I have been trying to figure out what to do with Artiscado for years now.
The name came from a flippant comment I made about wanting to produce ‘Artisan Avocados’ using hydroponics on top of skyscrapers when I worked for a luxury appliance brand. I just really liked the phrase and knew that at some point, I would use it for something. Then it got shortened to Artiscado and I’ve sat on that for years.

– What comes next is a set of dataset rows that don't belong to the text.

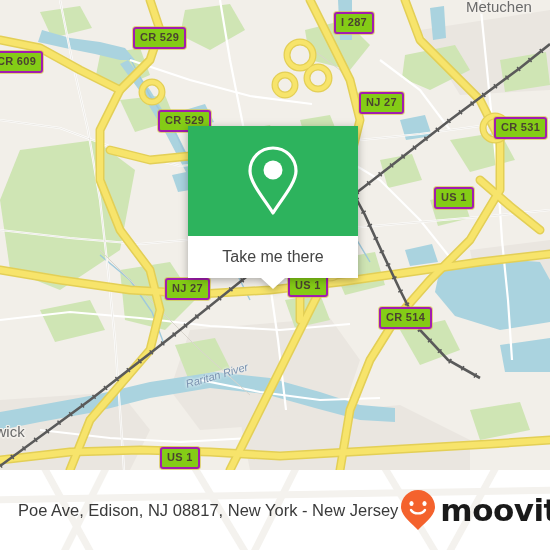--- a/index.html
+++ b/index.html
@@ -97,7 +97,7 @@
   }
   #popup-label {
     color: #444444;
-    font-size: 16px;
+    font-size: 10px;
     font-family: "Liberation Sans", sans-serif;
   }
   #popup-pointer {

This space used to be a place for me to talk about ‘issues’ or things that mattered or were current in the zeitgeist. It’s not that I grew weary about talking about what mattered to me…I appreciated those that followed me and those that wanted to hear what I had to say but really, I don’t think I knew what was really me. Yes, was it important to talk about climate change and human rights, of course but outside of writing about it, I wasn’t attending protests or lobbying. I was just giving my opinion. And I don’t know why but suddenly I just felt the need to stop. I couldn’t find my voice. Personal trauma in my own life adding to this feeling of having no voice or a voice that no one really wanted to hear and so I became quiet and wrapped in my own bubble. My bubble that was my life with my two small babies. My two boys and my husband.
and until now…I had no clue what to do with Artiscado. I thought it may remain completely dormant.
Then I became a mum and lost myself completely in my boys and everything that being a mum meant. One of the things that I stopped being was ‘creative’.